Господин Пруст (Альбаре, Бельмон) - страница 53

То же самое и с игрой в галстуки. Кроме бабочек (черных для смокинга и белых для фрака), все остальные были строго сдержанные и только один яркий, который надевался очень редко. Одно время он носил банты от «Либерти», но они ему надоели, я видела их только в коробке.

Что касается обуви, то это всегда были ботинки на пуговицах, кроме одной пары — за восемь лет, — которую он поручил мне купить.

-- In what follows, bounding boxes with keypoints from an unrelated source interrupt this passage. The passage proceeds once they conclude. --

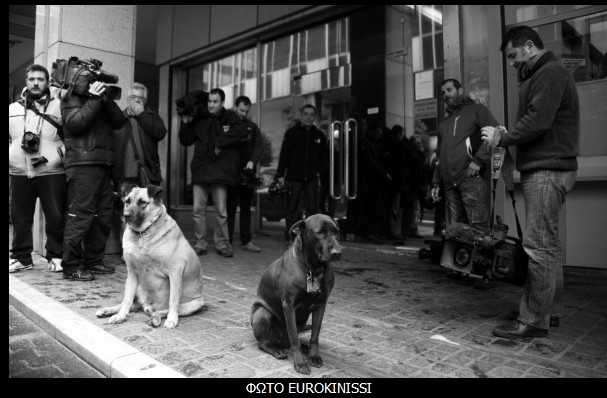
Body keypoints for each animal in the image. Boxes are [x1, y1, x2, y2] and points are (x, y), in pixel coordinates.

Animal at [96, 185, 205, 328]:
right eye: (127, 201)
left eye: (142, 202)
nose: (126, 216)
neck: (142, 233)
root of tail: (148, 306)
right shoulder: (132, 274)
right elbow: (127, 299)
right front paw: (120, 316)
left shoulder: (175, 273)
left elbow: (173, 301)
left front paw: (172, 319)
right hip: (138, 288)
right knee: (131, 304)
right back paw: (109, 311)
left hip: (196, 303)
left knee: (163, 310)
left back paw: (156, 317)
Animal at [249, 215, 340, 374]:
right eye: (319, 232)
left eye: (336, 232)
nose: (337, 253)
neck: (313, 270)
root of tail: (280, 342)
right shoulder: (289, 305)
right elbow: (294, 339)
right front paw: (300, 363)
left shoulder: (321, 305)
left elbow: (314, 335)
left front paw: (314, 355)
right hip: (262, 313)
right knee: (264, 343)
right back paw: (276, 350)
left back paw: (305, 348)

Было велено взять такие же, как всегда, — черные лаковые ботинки в магазине «Старая Англия», на углу бульвара Капуцинов и улицы Скриб. Я толком не поняла адрес и зашла в маленький шикарный магазинчик, тоже на бульваре Капуцинов, и купила там лаковые туфли с бежевым верхом. Я взяла их на пробу, потому что они не были совершенно черными. Когда г-н Пруст увидел их, они почему-то понравились ему, и он сказал:

—     Посмотрим, надо попробовать.

Найдя эти туфли весьма элегантными, он потом всегда надевал их, но, конечно же, не к черному фраку.

Обувь он изнашивал ничуть не больше, чем одежду, потому что ездил только в такси, а ходил по коврам или по паркету. И, конечно, как человек привычек, во всем ненавидел какие-либо перемены. Ему было хорошо с уже давно носившимися вещами. Кроме того, выбирать, примерять, покупать — все это требовало времени и усилий. Тем более и выходил-то он только в те часы, когда магазины были закрыты, поэтому сам ничего не покупал, а только заказывал.

Заниматься туалетом — это была уже целая история, которая сильно утомляла его, здесь он признавал помощь парикмахера и никого более.

Часто я видела, как он в постели занимался ногтями, и с какой тщательностью! Но зато сам он никогда не брился, а если не выходил из дома и никого не ждал, так и оставался небритым. Но когда ему нужно было куда-нибудь идти, я быстро бежала к г-ну Франсуа, неподалеку, на бульваре Малерб. Он, наверное, ходил еще к отцу г-на Пруста. Г-н Франсуа сразу же являлся, это было всегда вечером; весь набор его инструментов — ножницы, кисточки, щетки и бритвы, — так и лежал у нас на бульваре Османн. Но все остальное в туалете г-на Пруста оставалось тайной. Когда он лежал в постели, даже не могло быть и речи, чтобы положить ему грелку или, например, поправить рубашку на спине. В интимной сфере он отличался крайней стыд­ливостью. И, думаю, совсем не потому, что я была женщиной; по моим наблюдениям, точно так же дело обстояло и при Никола.

Никогда, абсолютно никогда, ни один человек не входил в туалетную комнату, когда он был там.

Меня всегда смешило мнение тех людей, которые принимали за реальность то, что г-н Пруст приписывал «Рассказчику» в своей книге, и думали, будто это происходит с ним самим. Он, например, пишет, как служанка Франсуаза входит без пре­дупреждения и застает «Рассказчика» с голой Альбертиной. А раз уж г-н Пруст взял Фелицию, Селину и меня, чтобы вывести эту служанку, они думают, будто и я вхо­дила таким же манером и видела всяческие сцены. Здесь можно сказать только одно — они совершенно не знали г-на Пруста. У нас было строжайше запрещено входить в комнату без вызова! А что касается всяческих сцен, то это сама по себе  целая история, к ней я еще вернусь в своем месте. И вообще думать, будто его книги списаны с жизни самого г-на Пруста, значит по меньшей мере, принижать его воображение.